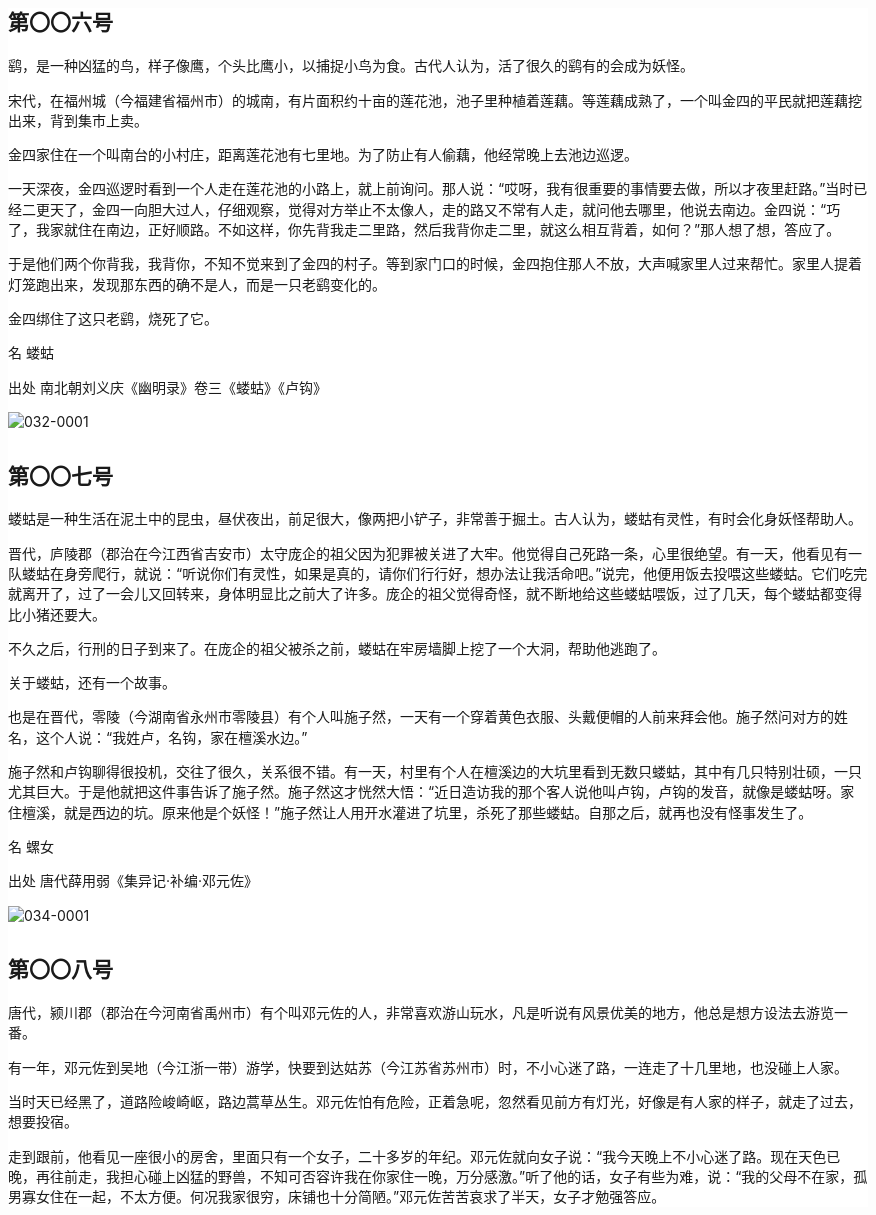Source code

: ## 第〇〇六号

鹞，是一种凶猛的鸟，样子像鹰，个头比鹰小，以捕捉小鸟为食。古代人认为，活了很久的鹞有的会成为妖怪。

宋代，在福州城（今福建省福州市）的城南，有片面积约十亩的莲花池，池子里种植着莲藕。等莲藕成熟了，一个叫金四的平民就把莲藕挖出来，背到集市上卖。

金四家住在一个叫南台的小村庄，距离莲花池有七里地。为了防止有人偷藕，他经常晚上去池边巡逻。

一天深夜，金四巡逻时看到一个人走在莲花池的小路上，就上前询问。那人说：“哎呀，我有很重要的事情要去做，所以才夜里赶路。”当时已经二更天了，金四一向胆大过人，仔细观察，觉得对方举止不太像人，走的路又不常有人走，就问他去哪里，他说去南边。金四说：“巧了，我家就住在南边，正好顺路。不如这样，你先背我走二里路，然后我背你走二里，就这么相互背着，如何？”那人想了想，答应了。

于是他们两个你背我，我背你，不知不觉来到了金四的村子。等到家门口的时候，金四抱住那人不放，大声喊家里人过来帮忙。家里人提着灯笼跑出来，发现那东西的确不是人，而是一只老鹞变化的。

金四绑住了这只老鹞，烧死了它。

名
蝼蛄

出处
南北朝刘义庆《幽明录》卷三《蝼蛄》《卢钩》

![032-0001](../images/00009.jpeg)

## 第〇〇七号

蝼蛄是一种生活在泥土中的昆虫，昼伏夜出，前足很大，像两把小铲子，非常善于掘土。古人认为，蝼蛄有灵性，有时会化身妖怪帮助人。

晋代，庐陵郡（郡治在今江西省吉安市）太守庞企的祖父因为犯罪被关进了大牢。他觉得自己死路一条，心里很绝望。有一天，他看见有一队蝼蛄在身旁爬行，就说：“听说你们有灵性，如果是真的，请你们行行好，想办法让我活命吧。”说完，他便用饭去投喂这些蝼蛄。它们吃完就离开了，过了一会儿又回转来，身体明显比之前大了许多。庞企的祖父觉得奇怪，就不断地给这些蝼蛄喂饭，过了几天，每个蝼蛄都变得比小猪还要大。

不久之后，行刑的日子到来了。在庞企的祖父被杀之前，蝼蛄在牢房墙脚上挖了一个大洞，帮助他逃跑了。

关于蝼蛄，还有一个故事。

也是在晋代，零陵（今湖南省永州市零陵县）有个人叫施子然，一天有一个穿着黄色衣服、头戴便帽的人前来拜会他。施子然问对方的姓名，这个人说：“我姓卢，名钩，家在檀溪水边。”

施子然和卢钩聊得很投机，交往了很久，关系很不错。有一天，村里有个人在檀溪边的大坑里看到无数只蝼蛄，其中有几只特别壮硕，一只尤其巨大。于是他就把这件事告诉了施子然。施子然这才恍然大悟：“近日造访我的那个客人说他叫卢钩，卢钩的发音，就像是蝼蛄呀。家住檀溪，就是西边的坑。原来他是个妖怪！”施子然让人用开水灌进了坑里，杀死了那些蝼蛄。自那之后，就再也没有怪事发生了。

名
螺女

出处
唐代薛用弱《集异记·补编·邓元佐》

![034-0001](../images/00010.jpeg)

## 第〇〇八号

唐代，颍川郡（郡治在今河南省禹州市）有个叫邓元佐的人，非常喜欢游山玩水，凡是听说有风景优美的地方，他总是想方设法去游览一番。

有一年，邓元佐到吴地（今江浙一带）游学，快要到达姑苏（今江苏省苏州市）时，不小心迷了路，一连走了十几里地，也没碰上人家。

当时天已经黑了，道路险峻崎岖，路边蒿草丛生。邓元佐怕有危险，正着急呢，忽然看见前方有灯光，好像是有人家的样子，就走了过去，想要投宿。

走到跟前，他看见一座很小的房舍，里面只有一个女子，二十多岁的年纪。邓元佐就向女子说：“我今天晚上不小心迷了路。现在天色已晚，再往前走，我担心碰上凶猛的野兽，不知可否容许我在你家住一晚，万分感激。”听了他的话，女子有些为难，说：“我的父母不在家，孤男寡女住在一起，不太方便。何况我家很穷，床铺也十分简陋。”邓元佐苦苦哀求了半天，女子才勉强答应。

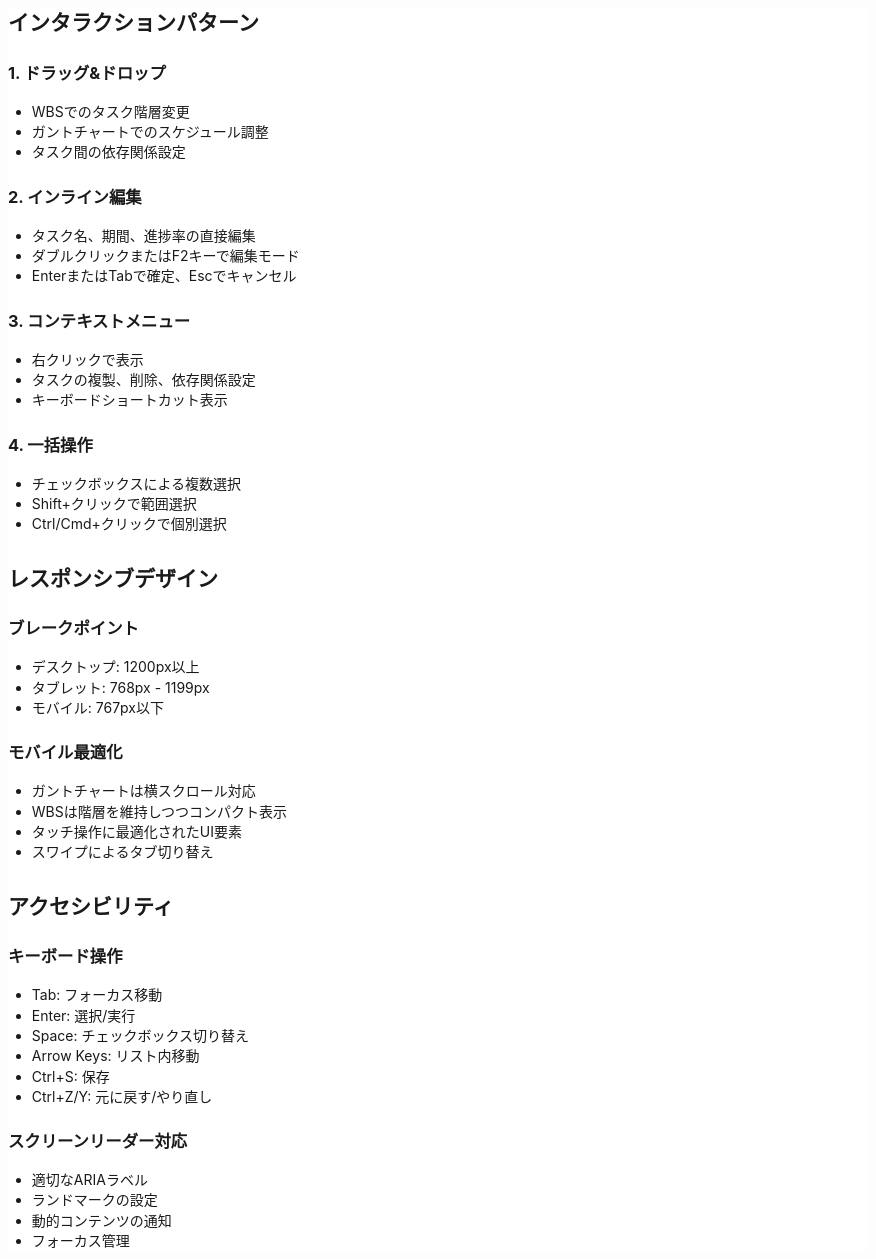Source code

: ## インタラクションパターン

### 1. ドラッグ&ドロップ
- WBSでのタスク階層変更
- ガントチャートでのスケジュール調整
- タスク間の依存関係設定

### 2. インライン編集
- タスク名、期間、進捗率の直接編集
- ダブルクリックまたはF2キーで編集モード
- EnterまたはTabで確定、Escでキャンセル

### 3. コンテキストメニュー
- 右クリックで表示
- タスクの複製、削除、依存関係設定
- キーボードショートカット表示

### 4. 一括操作
- チェックボックスによる複数選択
- Shift+クリックで範囲選択
- Ctrl/Cmd+クリックで個別選択

## レスポンシブデザイン

### ブレークポイント
- デスクトップ: 1200px以上
- タブレット: 768px - 1199px
- モバイル: 767px以下

### モバイル最適化
- ガントチャートは横スクロール対応
- WBSは階層を維持しつつコンパクト表示
- タッチ操作に最適化されたUI要素
- スワイプによるタブ切り替え

## アクセシビリティ

### キーボード操作
- Tab: フォーカス移動
- Enter: 選択/実行
- Space: チェックボックス切り替え
- Arrow Keys: リスト内移動
- Ctrl+S: 保存
- Ctrl+Z/Y: 元に戻す/やり直し

### スクリーンリーダー対応
- 適切なARIAラベル
- ランドマークの設定
- 動的コンテンツの通知
- フォーカス管理
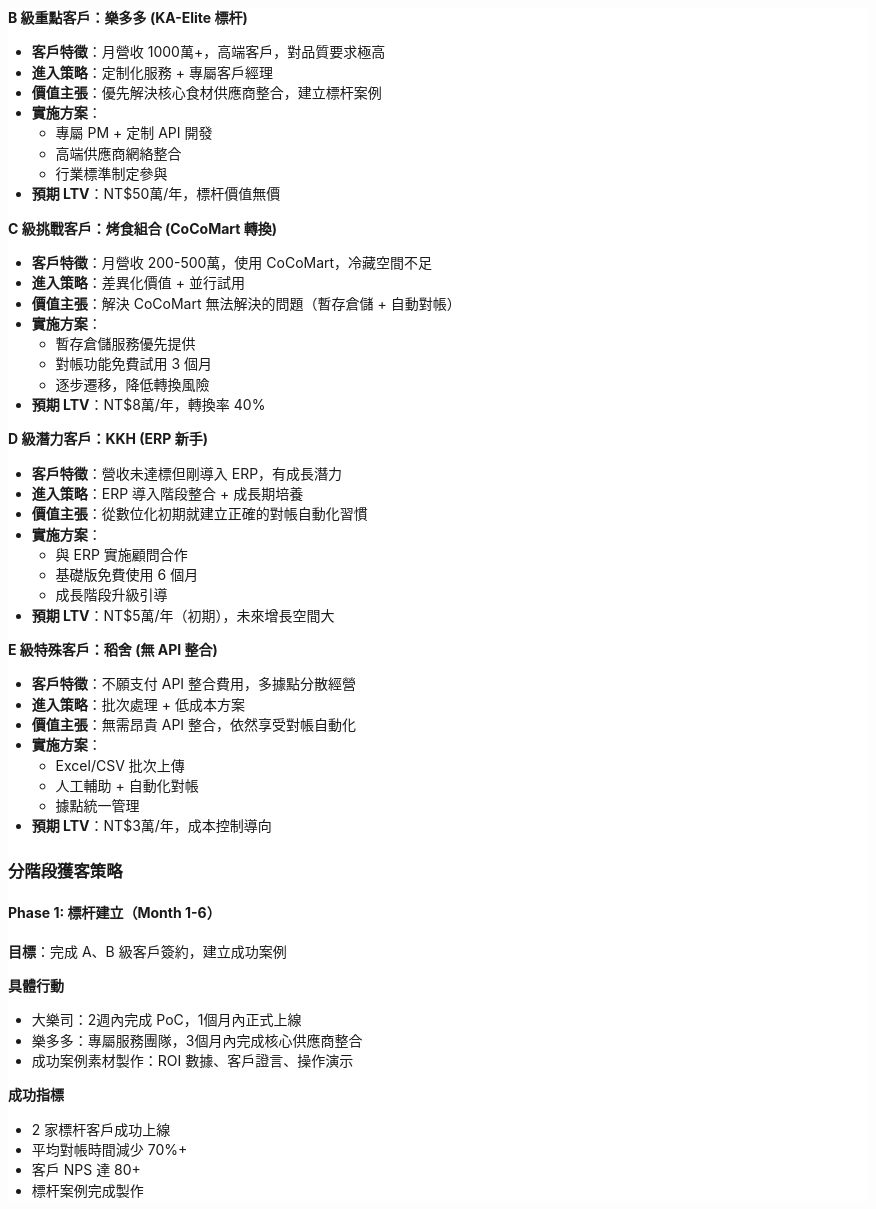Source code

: **B 級重點客戶：樂多多 (KA-Elite 標杆)**
- **客戶特徵**：月營收 1000萬+，高端客戶，對品質要求極高
- **進入策略**：定制化服務 + 專屬客戶經理
- **價值主張**：優先解決核心食材供應商整合，建立標杆案例
- **實施方案**：
  - 專屬 PM + 定制 API 開發
  - 高端供應商網絡整合
  - 行業標準制定參與
- **預期 LTV**：NT$50萬/年，標杆價值無價

**C 級挑戰客戶：烤食組合 (CoCoMart 轉換)**
- **客戶特徵**：月營收 200-500萬，使用 CoCoMart，冷藏空間不足
- **進入策略**：差異化價值 + 並行試用
- **價值主張**：解決 CoCoMart 無法解決的問題（暫存倉儲 + 自動對帳）
- **實施方案**：
  - 暫存倉儲服務優先提供
  - 對帳功能免費試用 3 個月
  - 逐步遷移，降低轉換風險
- **預期 LTV**：NT$8萬/年，轉換率 40%

**D 級潛力客戶：KKH (ERP 新手)**
- **客戶特徵**：營收未達標但剛導入 ERP，有成長潛力
- **進入策略**：ERP 導入階段整合 + 成長期培養
- **價值主張**：從數位化初期就建立正確的對帳自動化習慣
- **實施方案**：
  - 與 ERP 實施顧問合作
  - 基礎版免費使用 6 個月
  - 成長階段升級引導
- **預期 LTV**：NT$5萬/年（初期），未來增長空間大

**E 級特殊客戶：稻舍 (無 API 整合)**
- **客戶特徵**：不願支付 API 整合費用，多據點分散經營
- **進入策略**：批次處理 + 低成本方案
- **價值主張**：無需昂貴 API 整合，依然享受對帳自動化
- **實施方案**：
  - Excel/CSV 批次上傳
  - 人工輔助 + 自動化對帳
  - 據點統一管理
- **預期 LTV**：NT$3萬/年，成本控制導向

### 分階段獲客策略

#### Phase 1: 標杆建立（Month 1-6）
**目標**：完成 A、B 級客戶簽約，建立成功案例

**具體行動**
- 大樂司：2週內完成 PoC，1個月內正式上線
- 樂多多：專屬服務團隊，3個月內完成核心供應商整合
- 成功案例素材製作：ROI 數據、客戶證言、操作演示

**成功指標**
- 2 家標杆客戶成功上線
- 平均對帳時間減少 70%+
- 客戶 NPS 達 80+
- 標杆案例完成製作
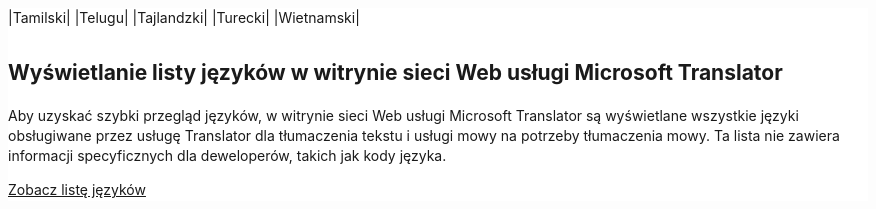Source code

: |Tamilski|
|Telugu|
|Tajlandzki|
|Turecki|
|Wietnamski|

## <a name="view-the-language-list-on-the-microsoft-translator-website"></a>Wyświetlanie listy języków w witrynie sieci Web usługi Microsoft Translator

Aby uzyskać szybki przegląd języków, w witrynie sieci Web usługi Microsoft Translator są wyświetlane wszystkie języki obsługiwane przez usługę Translator dla tłumaczenia tekstu i usługi mowy na potrzeby tłumaczenia mowy. Ta lista nie zawiera informacji specyficznych dla deweloperów, takich jak kody języka.

[Zobacz listę języków](https://www.microsoft.com/translator/languages.aspx)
......
DIRECTIONS: Copy the passage that opens with the line containing "晋代，庐陵郡（郡治在今江西省" and closes with the line containing "唐代，颍川郡（郡治在今河南省", keeping both of those lines.

FINISHED TASK:
晋代，庐陵郡（郡治在今江西省吉安市）太守庞企的祖父因为犯罪被关进了大牢。他觉得自己死路一条，心里很绝望。有一天，他看见有一队蝼蛄在身旁爬行，就说：“听说你们有灵性，如果是真的，请你们行行好，想办法让我活命吧。”说完，他便用饭去投喂这些蝼蛄。它们吃完就离开了，过了一会儿又回转来，身体明显比之前大了许多。庞企的祖父觉得奇怪，就不断地给这些蝼蛄喂饭，过了几天，每个蝼蛄都变得比小猪还要大。

不久之后，行刑的日子到来了。在庞企的祖父被杀之前，蝼蛄在牢房墙脚上挖了一个大洞，帮助他逃跑了。

关于蝼蛄，还有一个故事。

也是在晋代，零陵（今湖南省永州市零陵县）有个人叫施子然，一天有一个穿着黄色衣服、头戴便帽的人前来拜会他。施子然问对方的姓名，这个人说：“我姓卢，名钩，家在檀溪水边。”

施子然和卢钩聊得很投机，交往了很久，关系很不错。有一天，村里有个人在檀溪边的大坑里看到无数只蝼蛄，其中有几只特别壮硕，一只尤其巨大。于是他就把这件事告诉了施子然。施子然这才恍然大悟：“近日造访我的那个客人说他叫卢钩，卢钩的发音，就像是蝼蛄呀。家住檀溪，就是西边的坑。原来他是个妖怪！”施子然让人用开水灌进了坑里，杀死了那些蝼蛄。自那之后，就再也没有怪事发生了。

名
螺女

出处
唐代薛用弱《集异记·补编·邓元佐》

![034-0001](../images/00010.jpeg)

## 第〇〇八号

唐代，颍川郡（郡治在今河南省禹州市）有个叫邓元佐的人，非常喜欢游山玩水，凡是听说有风景优美的地方，他总是想方设法去游览一番。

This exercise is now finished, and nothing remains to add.